### Written task
When a line of the entries contains the word "オルビスユー", report that line.

Page images and extracted text:

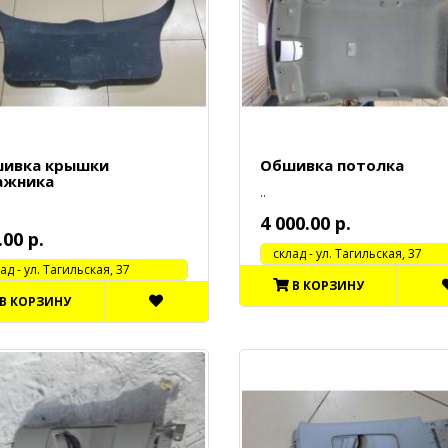
ивка крышки
Обшивка потолка
ажника
..
4 000.00 р.
.00 р.
cклад - ул. Тагильская, 37
 - ул. Тагильская, 37
В КОРЗИНУ
В КОРЗИНУ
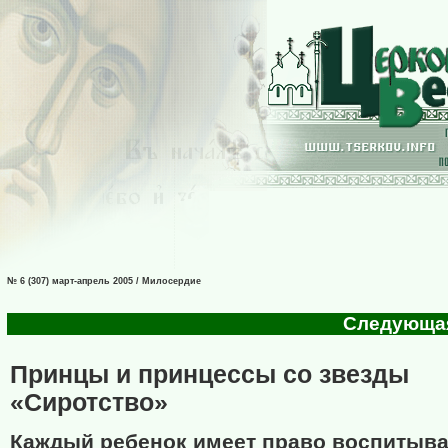
№ 6 (307) март-апрель 2005 / Милосердие
Следующая 
Принцы и принцессы со звезды
«Сиротство»
Каждый ребенок имеет право воспитыва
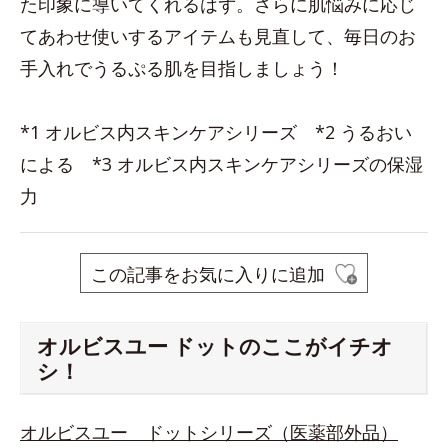
た印象に導いてくれるはず。さらに肌悩みに応じ
てあわせ使いするアイテムも見直して、毎日のお
手入れでうるぷる肌を目指しましょう！
*1 オルビス内スキンケアシリーズ *2 うるおい
による *3 オルビス内スキンケアシリーズの保湿
力
この記事をお気に入りに追加
オルビスユー ドットのここがイチオ
シ！
オルビスユー ドットシリーズ（医薬部外品）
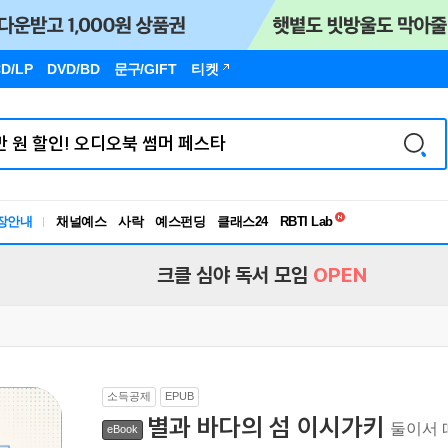
D/LP
DVD/BD
문구
/GIFT
티켓
독서유형검사
RBTI Lab
장안내
채널예스
사락
예스펀딩
클래스24
독서유형검사
크클 심야 독서 모임
OPEN
소득공제
EPUB
별과 바다의 섬 이시가키
둘이서 
eBook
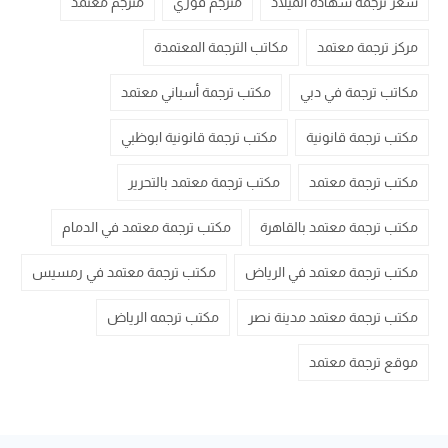
سعر ترجمة شهادة الميلاد
مترجم فوري
مترجم معتمد
مركز ترجمة معتمد
مكاتب الترجمة المعتمدة
مكاتب ترجمة في دبي
مكتب ترجمة أسباني معتمد
مكتب ترجمة قانونية
مكتب ترجمة قانونية ابوظبي
مكتب ترجمة معتمد
مكتب ترجمة معتمد بالتحرير
مكتب ترجمة معتمد بالقاهرة
مكتب ترجمة معتمد في الدمام
مكتب ترجمة معتمد في الرياض
مكتب ترجمة معتمد في رمسيس
مكتب ترجمة معتمد مدينة نصر
مكتب ترجمه الرياض
موقع ترجمة معتمد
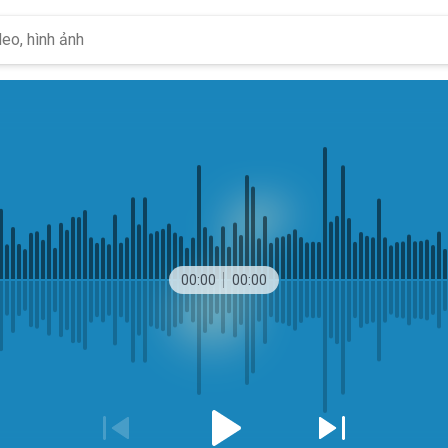
00:00
00:00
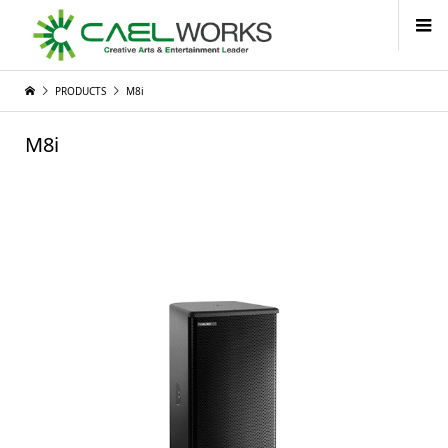
PRODUCTS
M8i
M8i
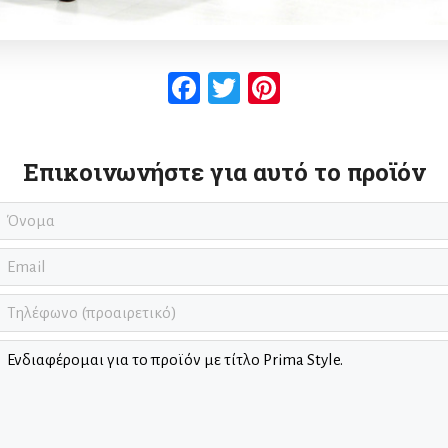
Facebook
Twitter
Pinterest
Επικοινωνήστε για αυτό το προϊόν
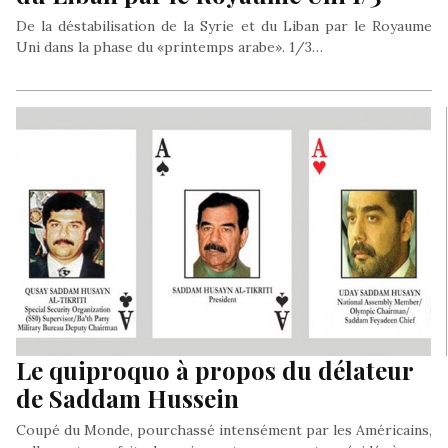
De la déstabilisation de la Syrie et du Liban par le Royaume
Uni dans la phase du «printemps arabe». 1/3…
Le quiproquo à propos du délateur
de Saddam Hussein
Coupé du Monde, pourchassé intensément par les Américains,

### Exercise answer
オルビスユー ドットのここがイチオ
オルビスユー ドットシリーズ（医薬部外品）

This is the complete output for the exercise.